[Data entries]
--------------------

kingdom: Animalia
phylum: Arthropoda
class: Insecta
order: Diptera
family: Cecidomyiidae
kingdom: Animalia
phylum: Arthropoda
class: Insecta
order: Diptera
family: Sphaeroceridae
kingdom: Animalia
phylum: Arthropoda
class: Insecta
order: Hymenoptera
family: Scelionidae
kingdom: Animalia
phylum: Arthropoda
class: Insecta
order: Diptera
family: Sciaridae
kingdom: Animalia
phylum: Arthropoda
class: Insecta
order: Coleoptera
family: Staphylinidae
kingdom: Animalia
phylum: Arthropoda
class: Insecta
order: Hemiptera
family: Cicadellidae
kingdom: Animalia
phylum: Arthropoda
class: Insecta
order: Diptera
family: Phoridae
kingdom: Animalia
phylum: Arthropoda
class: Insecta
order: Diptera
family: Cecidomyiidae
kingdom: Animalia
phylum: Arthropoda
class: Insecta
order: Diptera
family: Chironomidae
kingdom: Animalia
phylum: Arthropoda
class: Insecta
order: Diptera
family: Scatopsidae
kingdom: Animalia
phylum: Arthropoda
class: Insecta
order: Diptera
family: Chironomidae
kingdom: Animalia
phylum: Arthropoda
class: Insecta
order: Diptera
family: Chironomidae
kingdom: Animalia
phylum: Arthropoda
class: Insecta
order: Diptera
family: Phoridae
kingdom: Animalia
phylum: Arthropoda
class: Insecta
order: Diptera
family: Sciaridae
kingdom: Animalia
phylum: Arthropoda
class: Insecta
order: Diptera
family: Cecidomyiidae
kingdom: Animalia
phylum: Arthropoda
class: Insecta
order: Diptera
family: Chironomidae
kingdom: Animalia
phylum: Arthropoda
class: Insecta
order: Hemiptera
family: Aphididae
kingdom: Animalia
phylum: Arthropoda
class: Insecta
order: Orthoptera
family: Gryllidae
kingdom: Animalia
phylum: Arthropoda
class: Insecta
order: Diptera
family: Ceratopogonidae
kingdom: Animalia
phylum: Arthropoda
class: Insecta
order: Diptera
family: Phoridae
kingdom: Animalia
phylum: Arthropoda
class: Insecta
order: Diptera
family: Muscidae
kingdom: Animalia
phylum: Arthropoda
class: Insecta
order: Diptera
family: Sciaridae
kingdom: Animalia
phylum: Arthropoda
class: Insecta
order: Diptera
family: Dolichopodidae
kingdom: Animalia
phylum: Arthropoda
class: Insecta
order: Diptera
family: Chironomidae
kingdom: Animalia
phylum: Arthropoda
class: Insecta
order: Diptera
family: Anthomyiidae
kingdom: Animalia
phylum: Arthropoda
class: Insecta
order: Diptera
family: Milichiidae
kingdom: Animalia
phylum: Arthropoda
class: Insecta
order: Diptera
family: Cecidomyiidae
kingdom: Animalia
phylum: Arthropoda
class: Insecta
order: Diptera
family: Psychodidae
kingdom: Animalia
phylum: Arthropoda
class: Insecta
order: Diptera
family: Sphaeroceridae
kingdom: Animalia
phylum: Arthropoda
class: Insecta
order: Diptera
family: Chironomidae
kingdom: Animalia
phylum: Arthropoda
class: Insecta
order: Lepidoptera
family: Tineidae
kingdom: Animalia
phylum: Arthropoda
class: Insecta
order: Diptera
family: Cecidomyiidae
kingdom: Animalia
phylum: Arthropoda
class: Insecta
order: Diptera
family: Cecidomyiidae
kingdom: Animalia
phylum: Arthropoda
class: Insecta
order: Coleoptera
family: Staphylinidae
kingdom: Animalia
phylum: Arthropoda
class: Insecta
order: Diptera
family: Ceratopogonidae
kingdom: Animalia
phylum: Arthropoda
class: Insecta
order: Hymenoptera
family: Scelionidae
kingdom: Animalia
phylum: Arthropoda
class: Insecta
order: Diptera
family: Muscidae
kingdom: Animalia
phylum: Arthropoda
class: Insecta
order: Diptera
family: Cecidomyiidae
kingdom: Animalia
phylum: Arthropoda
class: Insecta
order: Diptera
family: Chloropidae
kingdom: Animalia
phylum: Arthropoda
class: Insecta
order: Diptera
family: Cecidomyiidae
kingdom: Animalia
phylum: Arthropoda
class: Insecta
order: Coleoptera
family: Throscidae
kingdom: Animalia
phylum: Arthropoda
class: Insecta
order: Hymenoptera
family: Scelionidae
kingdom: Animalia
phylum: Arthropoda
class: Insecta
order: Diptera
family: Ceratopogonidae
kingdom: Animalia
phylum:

--------------------

Render every line of the data above as a JSON array of strings, with one string per line and no entries for blank lines.

__Solution to this task__:
[
  "kingdom: Animalia",
  "phylum: Arthropoda",
  "class: Insecta",
  "order: Diptera",
  "family: Cecidomyiidae",
  "kingdom: Animalia",
  "phylum: Arthropoda",
  "class: Insecta",
  "order: Diptera",
  "family: Sphaeroceridae",
  "kingdom: Animalia",
  "phylum: Arthropoda",
  "class: Insecta",
  "order: Hymenoptera",
  "family: Scelionidae",
  "kingdom: Animalia",
  "phylum: Arthropoda",
  "class: Insecta",
  "order: Diptera",
  "family: Sciaridae",
  "kingdom: Animalia",
  "phylum: Arthropoda",
  "class: Insecta",
  "order: Coleoptera",
  "family: Staphylinidae",
  "kingdom: Animalia",
  "phylum: Arthropoda",
  "class: Insecta",
  "order: Hemiptera",
  "family: Cicadellidae",
  "kingdom: Animalia",
  "phylum: Arthropoda",
  "class: Insecta",
  "order: Diptera",
  "family: Phoridae",
  "kingdom: Animalia",
  "phylum: Arthropoda",
  "class: Insecta",
  "order: Diptera",
  "family: Cecidomyiidae",
  "kingdom: Animalia",
  "phylum: Arthropoda",
  "class: Insecta",
  "order: Diptera",
  "family: Chironomidae",
  "kingdom: Animalia",
  "phylum: Arthropoda",
  "class: Insecta",
  "order: Diptera",
  "family: Scatopsidae",
  "kingdom: Animalia",
  "phylum: Arthropoda",
  "class: Insecta",
  "order: Diptera",
  "family: Chironomidae",
  "kingdom: Animalia",
  "phylum: Arthropoda",
  "class: Insecta",
  "order: Diptera",
  "family: Chironomidae",
  "kingdom: Animalia",
  "phylum: Arthropoda",
  "class: Insecta",
  "order: Diptera",
  "family: Phoridae",
  "kingdom: Animalia",
  "phylum: Arthropoda",
  "class: Insecta",
  "order: Diptera",
  "family: Sciaridae",
  "kingdom: Animalia",
  "phylum: Arthropoda",
  "class: Insecta",
  "order: Diptera",
  "family: Cecidomyiidae",
  "kingdom: Animalia",
  "phylum: Arthropoda",
  "class: Insecta",
  "order: Diptera",
  "family: Chironomidae",
  "kingdom: Animalia",
  "phylum: Arthropoda",
  "class: Insecta",
  "order: Hemiptera",
  "family: Aphididae",
  "kingdom: Animalia",
  "phylum: Arthropoda",
  "class: Insecta",
  "order: Orthoptera",
  "family: Gryllidae",
  "kingdom: Animalia",
  "phylum: Arthropoda",
  "class: Insecta",
  "order: Diptera",
  "family: Ceratopogonidae",
  "kingdom: Animalia",
  "phylum: Arthropoda",
  "class: Insecta",
  "order: Diptera",
  "family: Phoridae",
  "kingdom: Animalia",
  "phylum: Arthropoda",
  "class: Insecta",
  "order: Diptera",
  "family: Muscidae",
  "kingdom: Animalia",
  "phylum: Arthropoda",
  "class: Insecta",
  "order: Diptera",
  "family: Sciaridae",
  "kingdom: Animalia",
  "phylum: Arthropoda",
  "class: Insecta",
  "order: Diptera",
  "family: Dolichopodidae",
  "kingdom: Animalia",
  "phylum: Arthropoda",
  "class: Insecta",
  "order: Diptera",
  "family: Chironomidae",
  "kingdom: Animalia",
  "phylum: Arthropoda",
  "class: Insecta",
  "order: Diptera",
  "family: Anthomyiidae",
  "kingdom: Animalia",
  "phylum: Arthropoda",
  "class: Insecta",
  "order: Diptera",
  "family: Milichiidae",
  "kingdom: Animalia",
  "phylum: Arthropoda",
  "class: Insecta",
  "order: Diptera",
  "family: Cecidomyiidae",
  "kingdom: Animalia",
  "phylum: Arthropoda",
  "class: Insecta",
  "order: Diptera",
  "family: Psychodidae",
  "kingdom: Animalia",
  "phylum: Arthropoda",
  "class: Insecta",
  "order: Diptera",
  "family: Sphaeroceridae",
  "kingdom: Animalia",
  "phylum: Arthropoda",
  "class: Insecta",
  "order: Diptera",
  "family: Chironomidae",
  "kingdom: Animalia",
  "phylum: Arthropoda",
  "class: Insecta",
  "order: Lepidoptera",
  "family: Tineidae",
  "kingdom: Animalia",
  "phylum: Arthropoda",
  "class: Insecta",
  "order: Diptera",
  "family: Cecidomyiidae",
  "kingdom: Animalia",
  "phylum: Arthropoda",
  "class: Insecta",
  "order: Diptera",
  "family: Cecidomyiidae",
  "kingdom: Animalia",
  "phylum: Arthropoda",
  "class: Insecta",
  "order: Coleoptera",
  "family: Staphylinidae",
  "kingdom: Animalia",
  "phylum: Arthropoda",
  "class: Insecta",
  "order: Diptera",
  "family: Ceratopogonidae",
  "kingdom: Animalia",
  "phylum: Arthropoda",
  "class: Insecta",
  "order: Hymenoptera",
  "family: Scelionidae",
  "kingdom: Animalia",
  "phylum: Arthropoda",
  "class: Insecta",
  "order: Diptera",
  "family: Muscidae",
  "kingdom: Animalia",
  "phylum: Arthropoda",
  "class: Insecta",
  "order: Diptera",
  "family: Cecidomyiidae",
  "kingdom: Animalia",
  "phylum: Arthropoda",
  "class: Insecta",
  "order: Diptera",
  "family: Chloropidae",
  "kingdom: Animalia",
  "phylum: Arthropoda",
  "class: Insecta",
  "order: Diptera",
  "family: Cecidomyiidae",
  "kingdom: Animalia",
  "phylum: Arthropoda",
  "class: Insecta",
  "order: Coleoptera",
  "family: Throscidae",
  "kingdom: Animalia",
  "phylum: Arthropoda",
  "class: Insecta",
  "order: Hymenoptera",
  "family: Scelionidae",
  "kingdom: Animalia",
  "phylum: Arthropoda",
  "class: Insecta",
  "order: Diptera",
  "family: Ceratopogonidae",
  "kingdom: Animalia",
  "phylum:"
]